2- On 28 January 1971 a new exchange took place between a PLO faction (the Palestinian National Liberation Movement – Fatah) and the Israeli government, as a prisoner-for-prisoner swap. Israel released Palestinian prisoner Mahmoud Bakr Hijazi in return for the release of Israeli soldier Shmuel Faiz, whom Fatah had seized in late 1969.
Hijazi was the first Palestinian prisoner in the contemporary Palestinian revolution after its launch on 1 January 1965; he was arrested on 18 January 1965 and sentenced to death at the time, though the sentence was not carried out. The exchange was held at Ras Naqurah under the auspices of the Red Cross. Hijazi went to Lebanon and later returned to Gaza with Palestinian forces after the Oslo Accords in 1994, and died in Ramallah in 2021.
3- On 14 March 1979 the Litani operation, also called “Operation Seagull,” took place when the Popular Front – General Command, a PLO faction, released an Israeli soldier captured during the Litani operation.
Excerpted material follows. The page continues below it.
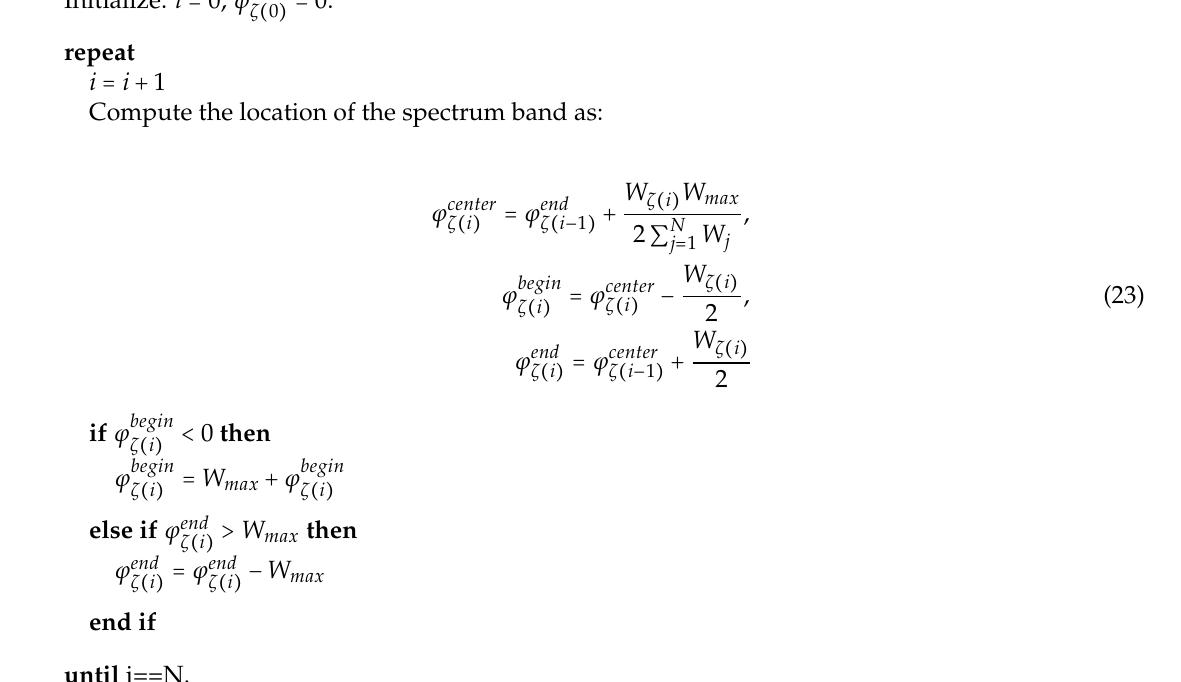
Algorithm 3 Resource scheduling of frequency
In return Israel freed (76) detainees from across the Palestinian revolutionary factions who had been held in its prisons, including (12) female prisoners.
4- On 23 November 1983 another exchange occurred between the Israeli government and the Palestinian National Liberation Movement – Fatah. Israel released all detainees held at the Ansar detention center in southern Lebanon — numbering (4,700) Palestinian and Lebanese detainees — and (65) prisoners from Israeli jails, in exchange for the release of six Israeli soldiers.
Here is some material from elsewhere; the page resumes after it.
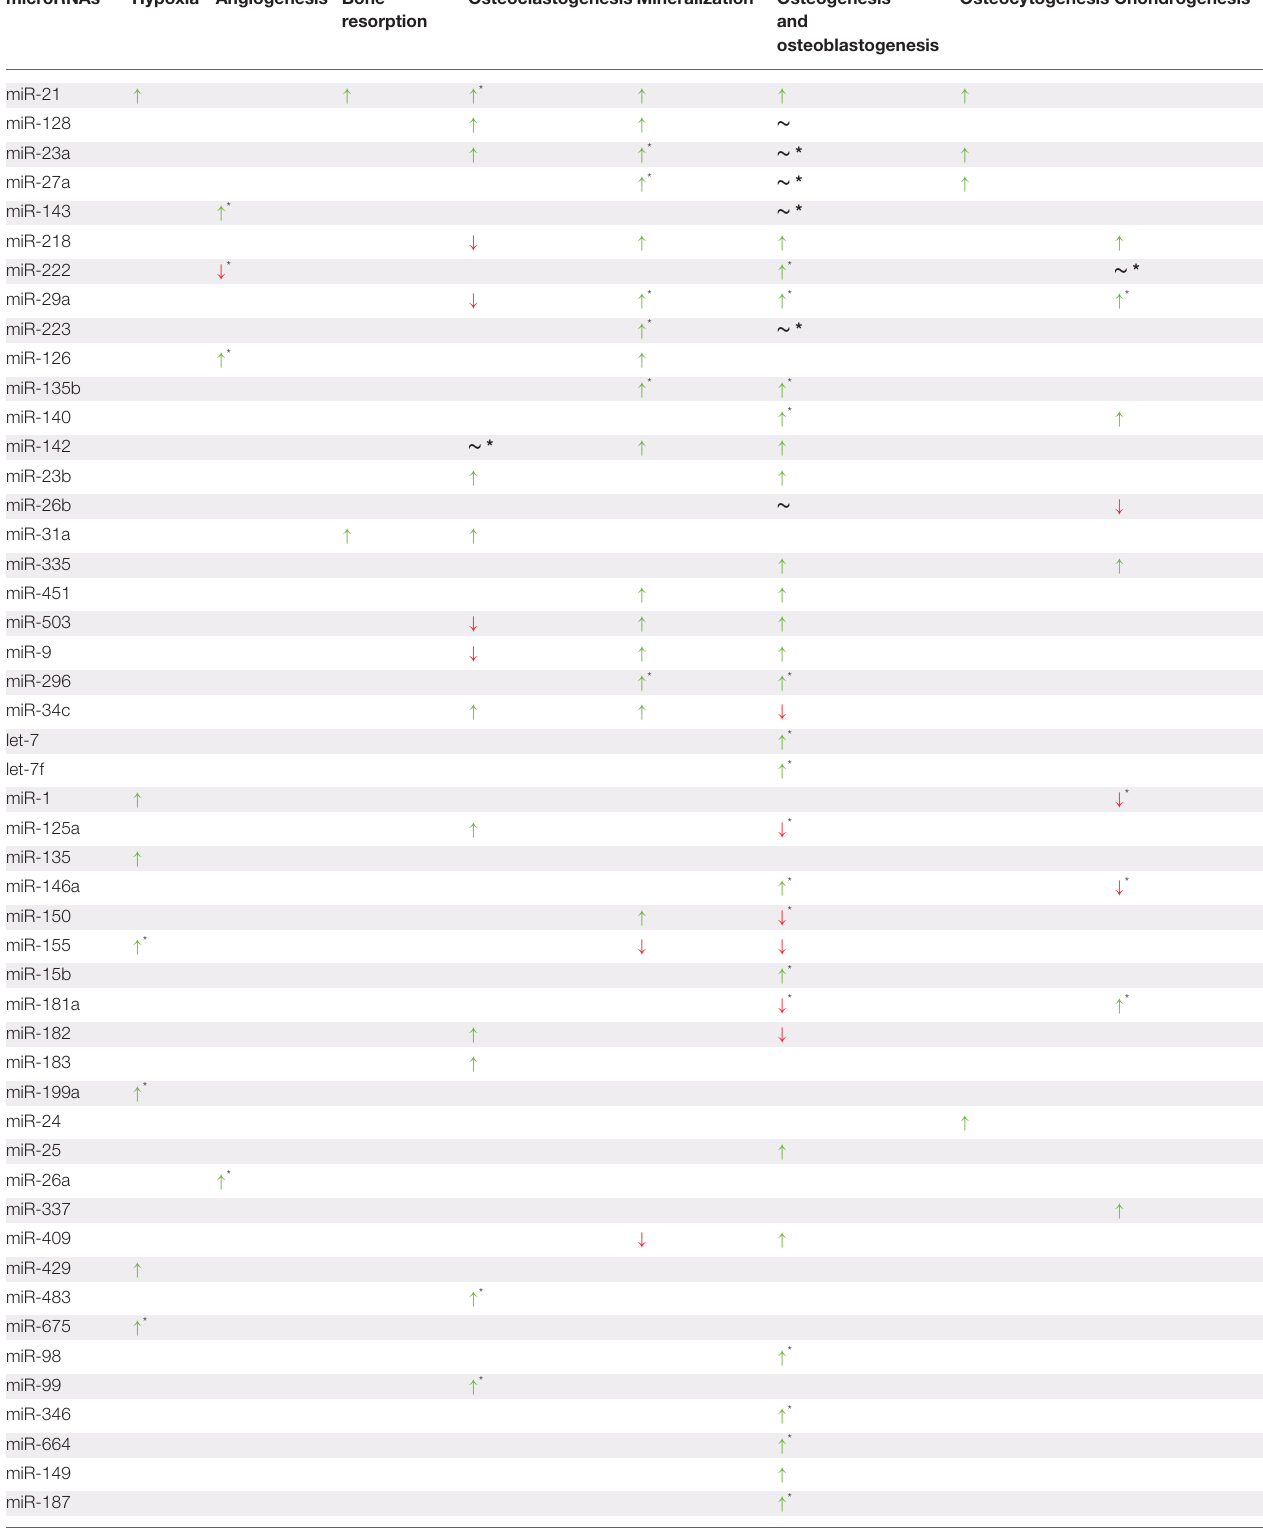
TABLE 1 | miRNAs and their involvement in different aspects of fracture healing. microRNAs Hypoxia Angiogenesis Bone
5- On 20 May 1985 an exchange with the Popular Front – General Command, known as “Operation Galilee,” resulted in Israel releasing (1,155) prisoners detained in its various jails. Of these, (883) had been held in prisons located in the occupied Palestinian territories, (118) had been taken from Ansar during the 1983 exchange with Fatah, and (154) had been transferred from Ansar to Atlit during the Israeli withdrawal from southern Lebanon. The exchange was in return for three soldiers held by the Popular Front.
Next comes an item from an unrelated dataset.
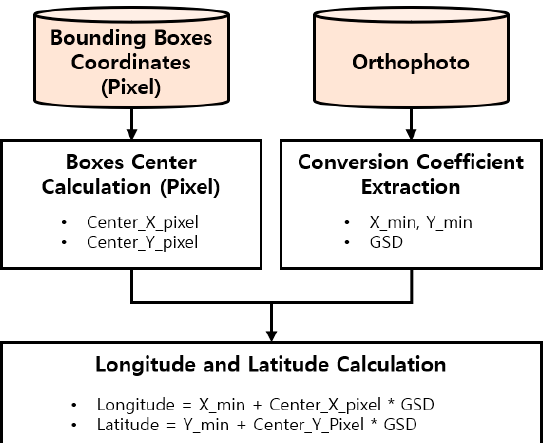
Figure 2. Conversion process of pixel coordinates to longitude-latitude coordinates.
6- On 1 October 2009 Israel released twenty female Palestinian prisoners from the West Bank and the Gaza Strip in return for receiving information about the status of soldier Gilad Shalit, who had been held by Palestinian factions in Gaza since 25 June 2006. This was achieved by obtaining a two-minute, recently filmed video showing Shalit alive and apparently healthy; the “video tape” deal was considered part of negotiations for a larger exchange.
On 18 October 2011 the exchange known as “Wafa al-Ahrar” (Loyalty to the Free) took place between the Palestinian factions holding Israeli soldier Gilad Shalit and the Israeli government, mediated by Egypt. Under the deal Shalit — who had been held by Palestinian factions in the Gaza Strip since 26 June 2006 — was released in exchange for Israel freeing (1,027) prisoners who had been held in its jails and detention centers, including (994) men and (33) women. As part of the deal (205) of the prisoners were transferred to Gaza and abroad, including 163 prisoners from the West Bank and Jerusalem who were relocated to Gaza, and 42 sent abroad.
8- On 22 November 2023 a humanitarian truce in Gaza was announced that included the release of 50 hostages held by resistance factions in exchange for the release of 150 prisoners over four days. The truce was extended for three days and the total number freed rose to 240, including (169) children and youths and (71) female prisoners.
9- In January and February 2025 (1,777) prisoners were freed in seven successive batches, including prisoners from Gaza arrested after the war of extermination.
10- On 13 October 2025 (1,968) prisoners were freed as part of the ceasefire agreement, including (1,718) Gaza prisoners who had been arrested after the war of extermination.